The borders’ doctor and the right to health

ITALIAN VERSION

Sara Manisera – NEV

Beirut, Lebanon, 13 April 2016 – “The most difficult thing is to solve the health problems of people who have no money in a country where healthcare is managed privately.” These are the words of Luciano Griso, an internist specialised in haematology and psychotherapy, and a member of the “Humanitarian Corridors” team, who has been working in Lebanon since January for the ecumenical project of the Federation of Protestant Churches in Italy (FCEI) and the Community of Sant’Egidio. “Seeing people suffer because they have no money to buy medicine or go to hospital is the hardest thing to deal with,” he adds.
Every day he visits women, men and children with very serious health conditions. He is in charge of determining the level of vulnerability of refugees – mainly Syrians – who have taken refuge in Lebanon, and who, if they obtain a “humanitarian visa” would be able to reach Italy legally and safely. With patience and professionalism, he tries to examine as many cases as possible, which have been reported by the local network of non-governmental associations and organisations operating in the “country of the cedars”.

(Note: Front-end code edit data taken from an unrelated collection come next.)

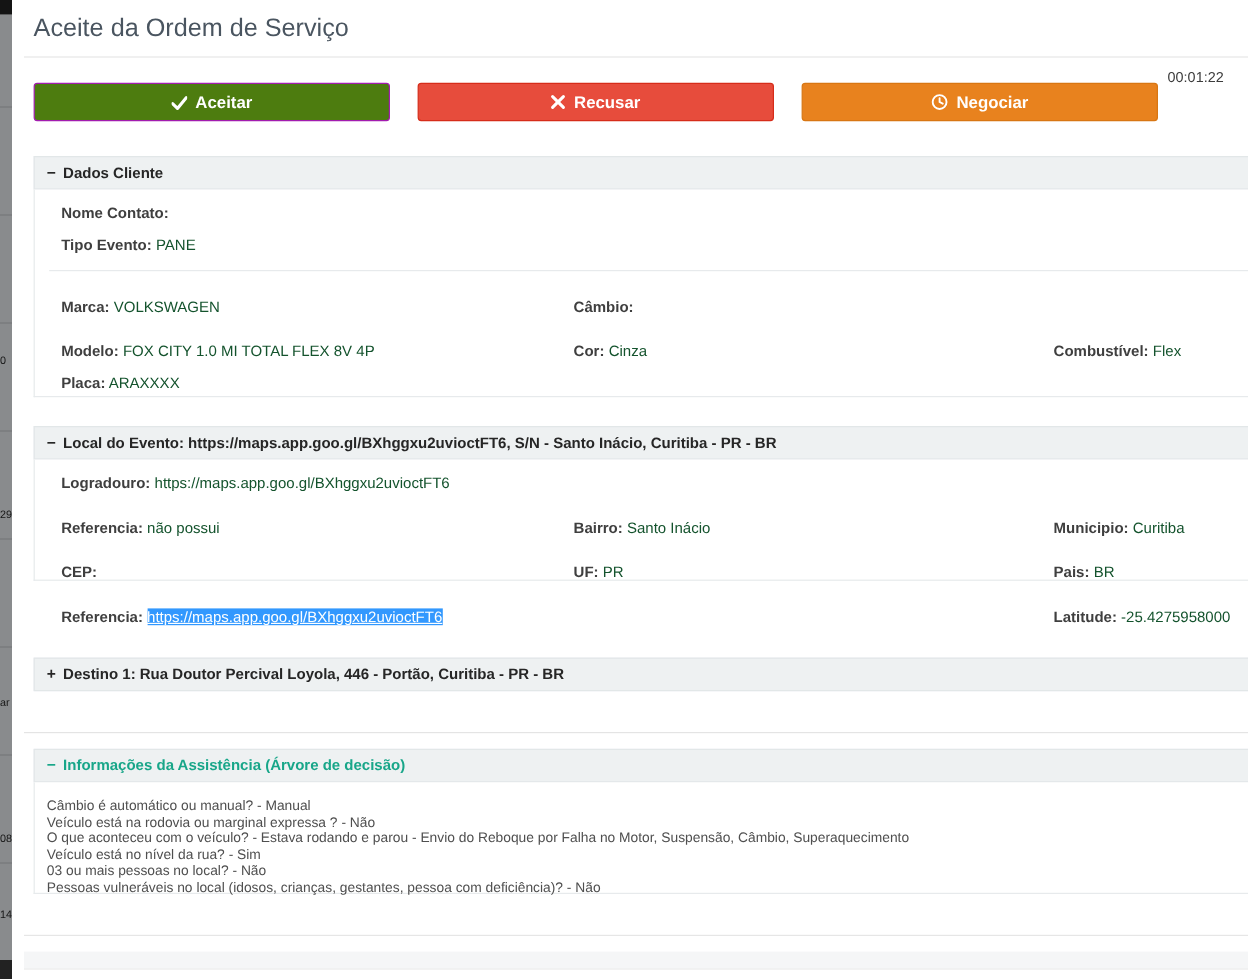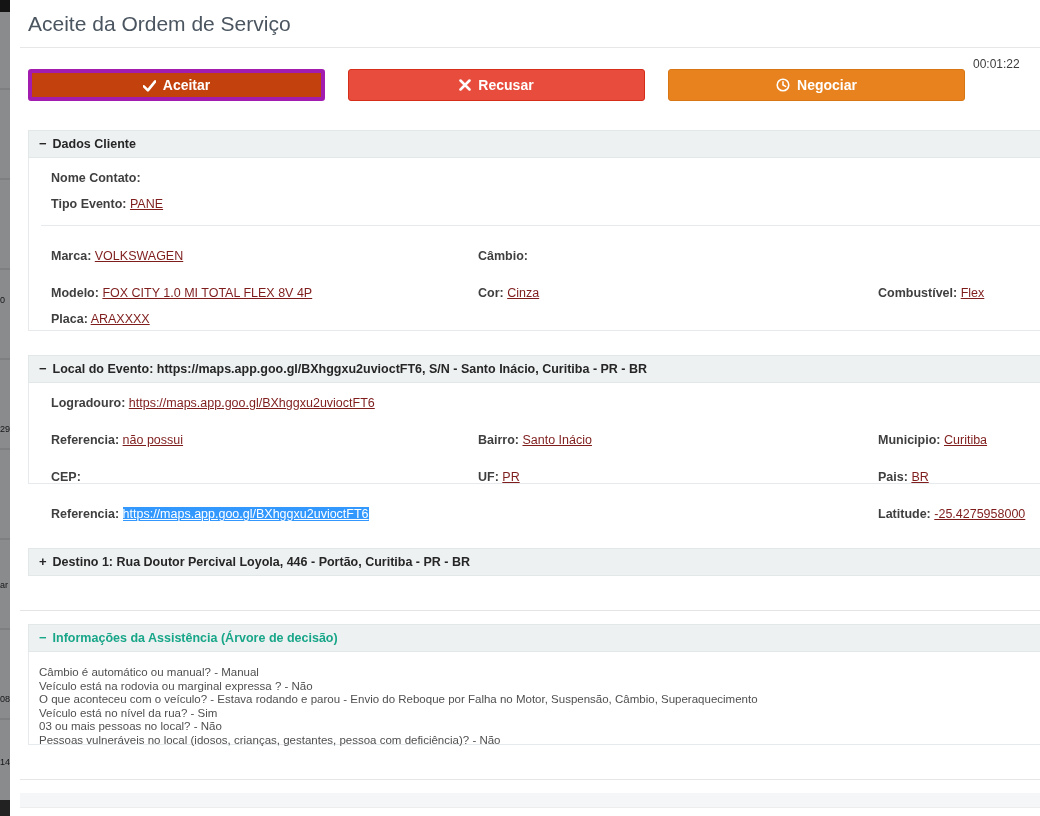--- a/index.html
+++ b/index.html
@@ -23,7 +23,7 @@
          font-weight:700; font-size:14px; display:flex; align-items:center; justify-content:center;
          gap:7px; cursor:pointer; font-family:inherit; }
   .btn svg { display:block; }
-  .btn-accept   { background:#c2410c; border:4px solid #a21caf; }
+  .btn-accept   { background:#4d7c0f; border:1px solid #a21caf; }
   .btn-refuse   { background:#e74c3c; border:1px solid #d62c1a; }
   .btn-negotiate{ background:#e8821e; border:1px solid #d87613; }
   .timer { position:absolute; left:953px; top:57px; font-size:12px; color:#3c3c3c; }

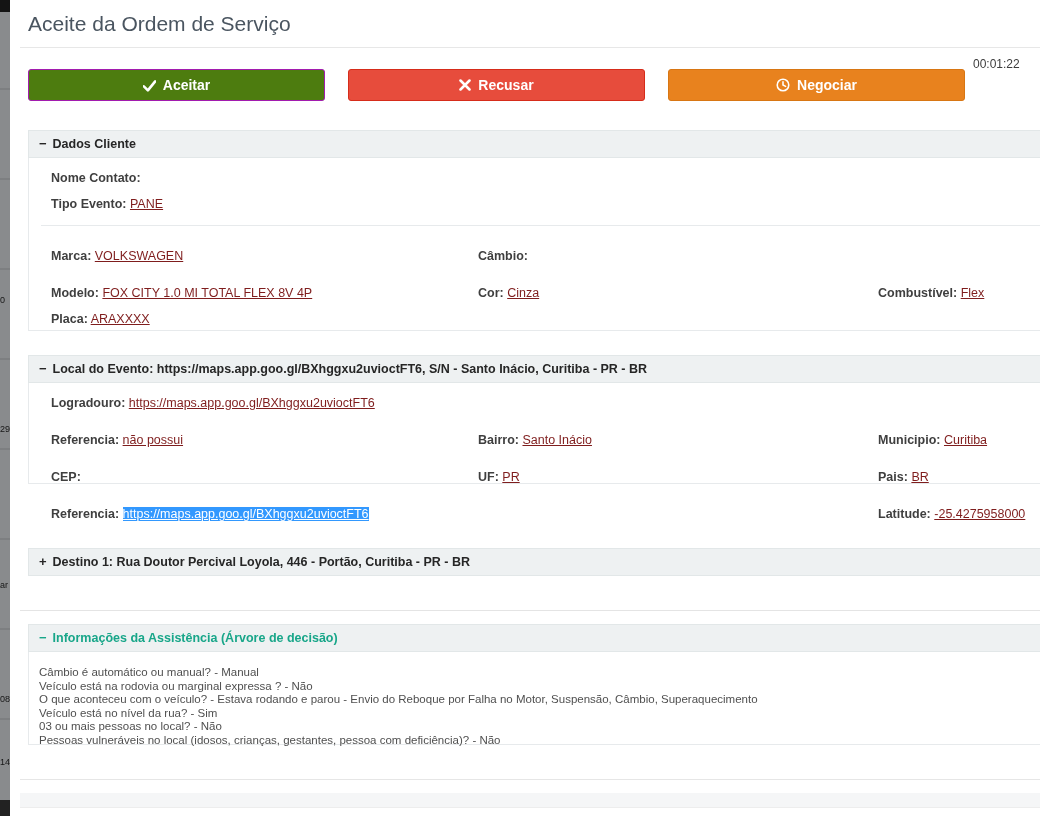--- a/index.html
+++ b/index.html
@@ -37,7 +37,7 @@
   .row { margin-bottom:12px; line-height:14px; }
   .row3 { display:grid; grid-template-columns:427px 400px 1fr; margin-bottom:12px; line-height:14px;margin-top:23px; }
   .lbl { font-weight:700; color:#3f3f3f; }
-  .val { color:#7f1d1d;text-decoration:underline; }
+  .val { color:#14532d; }
   .inner-divider { border:none; border-top:1px solid #e7eaec; margin:14px -10px 16px -10px; }
 
   .panel-dados    { top:130px; }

He has a huge responsibility that irreversibly marks the fate of people. In fact, many of them were included in the first list of people arriving in Italy. Like Falak, the little girl from Homs suffering from retinoblastoma, a rare tumour of the retina, which is curable, but not in Beirut where healthcare is private and treatment is impossible without health insurance. Or like Diya, the young boy whose leg was amputated as a result of a mortar explosion in front of his home in Homs. With the humanitarian corridors these two children were able to access healthcare in Italy: Falak at the hospital of Bambin Gesù in Rome and Diya at the “Bimbingamba” association, the RTM orthopaedic centre in Budrio, near Bologna, which donated a prosthesis to the young Syrian.

Numerous cases could be treated in Lebanon with a simple hospital stay, but the costs are excessively high. This is the case, for example, of a Syrian Kurdish man in need of chemotherapy; the estimated costs calculated by the American University Hospital are equal to that of buying a house.

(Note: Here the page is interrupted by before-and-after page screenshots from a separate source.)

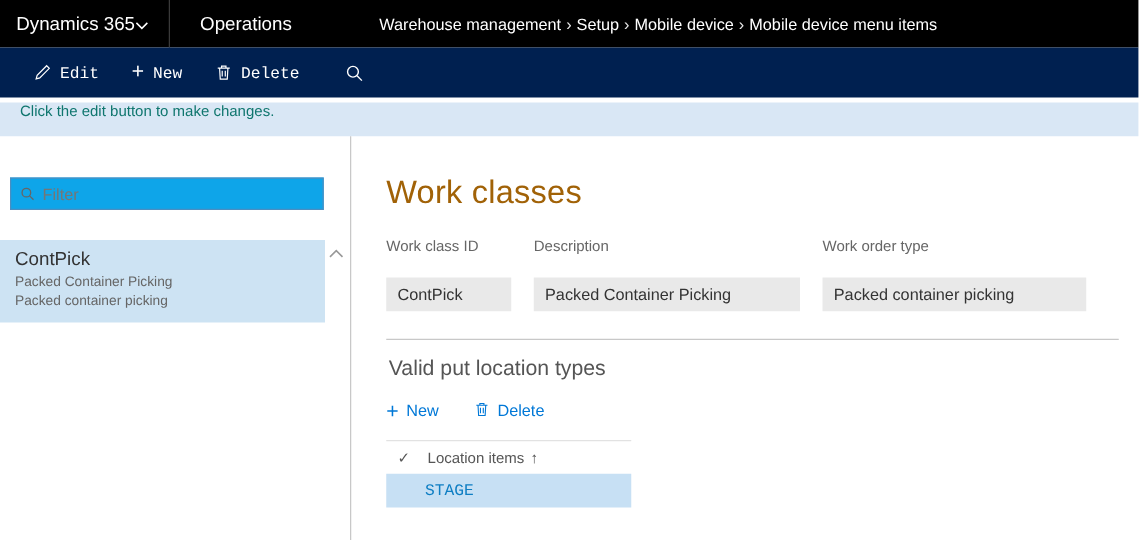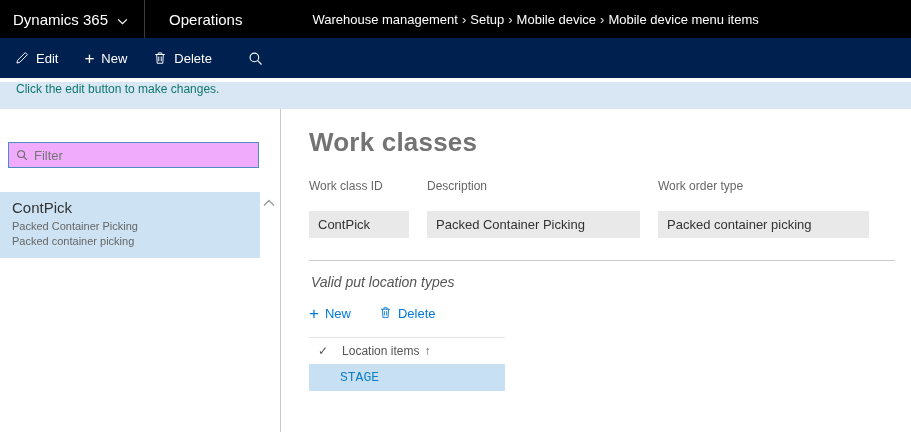--- a/index.html
+++ b/index.html
@@ -8,7 +8,7 @@
 
   
   .topbar { flex: 0 0 38px; background: #000; display: flex; align-items: center; color: #fff; }
-  .brand { display: flex; align-items: center; gap: 9px; padding: 0 16px 0 13px; font-size: 15px; cursor: pointer; height: 100%; }
+  .brand { display: flex; align-items: center; padding: 0 16px 0 13px; font-size: 15px; cursor: pointer; height: 100%; }
   .topbar-divider { width: 1px; height: 38px; background: #3a3a3a; }
   .app-name { padding: 0 24px; font-size: 15px; cursor: pointer; height: 100%; display: flex; align-items: center; }
   .breadcrumb { display: flex; align-items: center; gap: 4px; margin-left: 46px; font-size: 13px; }

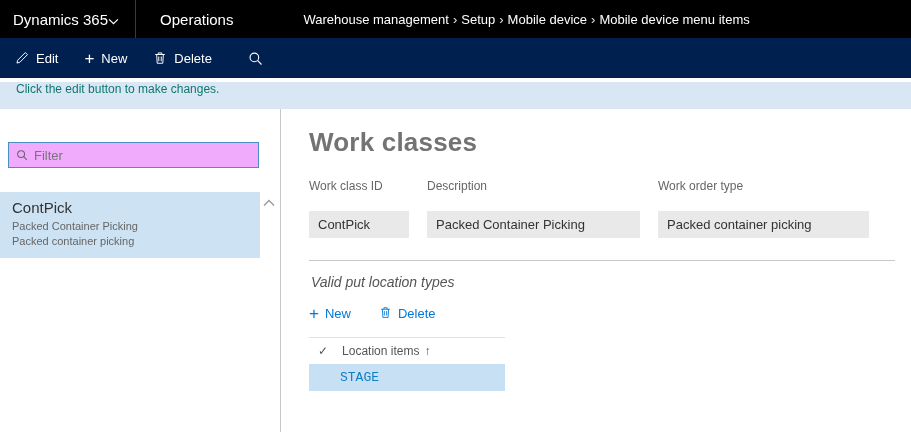--- a/index.html
+++ b/index.html
@@ -16,7 +16,7 @@
   .bc-sep { font-size: 13px; color: #e8e8e8; }
 
   
-  .actionbar { flex: 0 0 40px; background: #002050; display: flex; align-items: center; color: #fff; padding-left: 2px; }
+  .actionbar { flex: 0 0 40px; background: #002050; display: flex; align-items: center; color: #fff; padding-left: 14px; font-family: Liberation Mono, monospace; }
   .ab-btn { background: none; border: none; color: #fff; font-family: inherit; font-size: 13px; display: flex; align-items: center; gap: 7px; padding: 0 13px; height: 100%; cursor: pointer; }
   .ab-btn .icon { display: flex; align-items: center; }
   .ab-btn .plus-glyph { font-size: 17px; font-weight: 400; line-height: 1; }

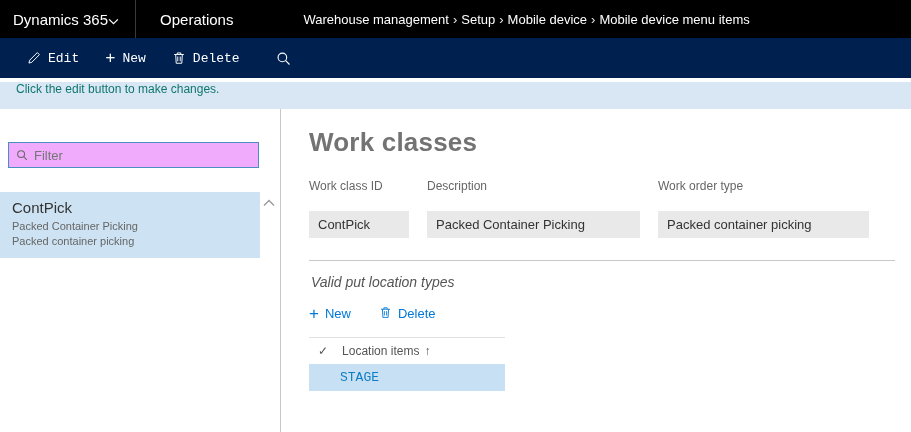--- a/index.html
+++ b/index.html
@@ -30,7 +30,7 @@
 
   
   .sidebar { flex: 0 0 281px; border-right: 1px solid #c8c8c8; position: relative; }
-  .filter-box { margin: 33px 21px 0 8px; height: 26px; border: 1px solid #4a8ec2; display: flex; align-items: center; padding-left: 7px; gap: 6px; background: #f0abfc; }
+  .filter-box { margin: 33px 21px 0 8px; height: 26px; border: 1px solid #4a8ec2; display: flex; align-items: center; padding-left: 7px; gap: 6px; background: #0ea5e9; }
   .filter-box .icon { display: flex; align-items: center; }
   .filter-input { border: none; outline: none; flex: 1; font-family: inherit; font-size: 13px; color: #333; height: 100%; background: transparent; }
   .filter-input::placeholder { color: #767676; }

Unfortunately, not all cases are successful. One of the last people examined was a young woman of Aleppo, the mother of two children, lying on a mat unable to move due to violent back pain caused by tumour metastases to the spine. “She cannot travel to a specialised centre, she cannot get adequate care because it costs too much. She has been abandoned to her fate,” says Griso.
However, this situation not only affects Syrians – nearly 1.5 million in Lebanon, according to the latest estimates by the United National Agency for Refugees, updated in June 2015 – but also the Lebanese themselves who must pay large amounts of money to get health insurance.

“It is hard to accept this situation when you come from a country where the right to health is recognised to all citizens regardless of income,” concludes Griso.